**Direction**. Copy out every record precisely.

Collected data entries:
■ ■ ■ ■
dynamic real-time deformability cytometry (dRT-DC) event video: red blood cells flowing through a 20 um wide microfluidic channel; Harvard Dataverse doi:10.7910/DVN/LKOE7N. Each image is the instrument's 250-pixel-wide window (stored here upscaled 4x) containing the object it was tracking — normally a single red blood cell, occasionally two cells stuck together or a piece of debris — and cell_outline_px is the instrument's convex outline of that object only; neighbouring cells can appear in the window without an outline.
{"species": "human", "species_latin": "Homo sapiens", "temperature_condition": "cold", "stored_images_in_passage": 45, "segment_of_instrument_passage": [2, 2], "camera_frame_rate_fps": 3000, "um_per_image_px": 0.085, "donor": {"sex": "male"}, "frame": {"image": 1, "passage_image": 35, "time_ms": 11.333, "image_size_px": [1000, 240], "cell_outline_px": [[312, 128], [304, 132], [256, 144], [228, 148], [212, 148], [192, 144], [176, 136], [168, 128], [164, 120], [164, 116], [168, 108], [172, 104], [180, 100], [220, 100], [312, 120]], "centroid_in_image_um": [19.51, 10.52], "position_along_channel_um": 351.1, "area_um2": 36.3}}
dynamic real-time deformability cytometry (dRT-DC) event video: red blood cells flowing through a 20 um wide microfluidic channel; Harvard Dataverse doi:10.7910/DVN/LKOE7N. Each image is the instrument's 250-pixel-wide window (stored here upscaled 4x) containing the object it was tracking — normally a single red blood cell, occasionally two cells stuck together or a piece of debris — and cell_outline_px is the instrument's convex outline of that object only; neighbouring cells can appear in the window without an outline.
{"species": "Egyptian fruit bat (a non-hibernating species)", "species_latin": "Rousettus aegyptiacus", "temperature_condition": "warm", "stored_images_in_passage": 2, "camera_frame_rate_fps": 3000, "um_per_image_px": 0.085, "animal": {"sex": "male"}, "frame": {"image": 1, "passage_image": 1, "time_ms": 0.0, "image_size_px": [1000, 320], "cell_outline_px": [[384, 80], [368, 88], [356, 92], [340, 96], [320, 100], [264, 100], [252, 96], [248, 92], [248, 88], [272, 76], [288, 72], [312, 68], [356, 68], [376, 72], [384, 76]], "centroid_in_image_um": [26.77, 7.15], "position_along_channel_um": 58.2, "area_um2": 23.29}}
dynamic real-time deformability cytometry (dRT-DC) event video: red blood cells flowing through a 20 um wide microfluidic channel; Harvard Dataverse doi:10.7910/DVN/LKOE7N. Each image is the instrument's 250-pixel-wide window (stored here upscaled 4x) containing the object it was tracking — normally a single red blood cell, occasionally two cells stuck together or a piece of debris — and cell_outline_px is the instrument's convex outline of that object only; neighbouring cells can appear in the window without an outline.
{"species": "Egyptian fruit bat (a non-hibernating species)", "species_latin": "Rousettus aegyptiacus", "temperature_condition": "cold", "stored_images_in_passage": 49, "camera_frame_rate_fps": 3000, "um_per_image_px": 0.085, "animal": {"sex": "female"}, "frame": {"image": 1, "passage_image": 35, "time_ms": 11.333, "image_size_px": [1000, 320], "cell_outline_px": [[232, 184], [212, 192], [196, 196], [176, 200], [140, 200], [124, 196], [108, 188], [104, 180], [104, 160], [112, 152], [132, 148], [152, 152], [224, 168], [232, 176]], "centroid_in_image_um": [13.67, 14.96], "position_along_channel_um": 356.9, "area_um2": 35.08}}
■ ■ ■ ■
**Response to this exercise**.
dynamic real-time deformability cytometry (dRT-DC) event video: red blood cells flowing through a 20 um wide microfluidic channel; Harvard Dataverse doi:10.7910/DVN/LKOE7N. Each image is the instrument's 250-pixel-wide window (stored here upscaled 4x) containing the object it was tracking — normally a single red blood cell, occasionally two cells stuck together or a piece of debris — and cell_outline_px is the instrument's convex outline of that object only; neighbouring cells can appear in the window without an outline.
{"species": "human", "species_latin": "Homo sapiens", "temperature_condition": "cold", "stored_images_in_passage": 45, "segment_of_instrument_passage": [2, 2], "camera_frame_rate_fps": 3000, "um_per_image_px": 0.085, "donor": {"sex": "male"}, "frame": {"image": 1, "passage_image": 35, "time_ms": 11.333, "image_size_px": [1000, 240], "cell_outline_px": [[312, 128], [304, 132], [256, 144], [228, 148], [212, 148], [192, 144], [176, 136], [168, 128], [164, 120], [164, 116], [168, 108], [172, 104], [180, 100], [220, 100], [312, 120]], "centroid_in_image_um": [19.51, 10.52], "position_along_channel_um": 351.1, "area_um2": 36.3}}
dynamic real-time deformability cytometry (dRT-DC) event video: red blood cells flowing through a 20 um wide microfluidic channel; Harvard Dataverse doi:10.7910/DVN/LKOE7N. Each image is the instrument's 250-pixel-wide window (stored here upscaled 4x) containing the object it was tracking — normally a single red blood cell, occasionally two cells stuck together or a piece of debris — and cell_outline_px is the instrument's convex outline of that object only; neighbouring cells can appear in the window without an outline.
{"species": "Egyptian fruit bat (a non-hibernating species)", "species_latin": "Rousettus aegyptiacus", "temperature_condition": "warm", "stored_images_in_passage": 2, "camera_frame_rate_fps": 3000, "um_per_image_px": 0.085, "animal": {"sex": "male"}, "frame": {"image": 1, "passage_image": 1, "time_ms": 0.0, "image_size_px": [1000, 320], "cell_outline_px": [[384, 80], [368, 88], [356, 92], [340, 96], [320, 100], [264, 100], [252, 96], [248, 92], [248, 88], [272, 76], [288, 72], [312, 68], [356, 68], [376, 72], [384, 76]], "centroid_in_image_um": [26.77, 7.15], "position_along_channel_um": 58.2, "area_um2": 23.29}}
dynamic real-time deformability cytometry (dRT-DC) event video: red blood cells flowing through a 20 um wide microfluidic channel; Harvard Dataverse doi:10.7910/DVN/LKOE7N. Each image is the instrument's 250-pixel-wide window (stored here upscaled 4x) containing the object it was tracking — normally a single red blood cell, occasionally two cells stuck together or a piece of debris — and cell_outline_px is the instrument's convex outline of that object only; neighbouring cells can appear in the window without an outline.
{"species": "Egyptian fruit bat (a non-hibernating species)", "species_latin": "Rousettus aegyptiacus", "temperature_condition": "cold", "stored_images_in_passage": 49, "camera_frame_rate_fps": 3000, "um_per_image_px": 0.085, "animal": {"sex": "female"}, "frame": {"image": 1, "passage_image": 35, "time_ms": 11.333, "image_size_px": [1000, 320], "cell_outline_px": [[232, 184], [212, 192], [196, 196], [176, 200], [140, 200], [124, 196], [108, 188], [104, 180], [104, 160], [112, 152], [132, 148], [152, 152], [224, 168], [232, 176]], "centroid_in_image_um": [13.67, 14.96], "position_along_channel_um": 356.9, "area_um2": 35.08}}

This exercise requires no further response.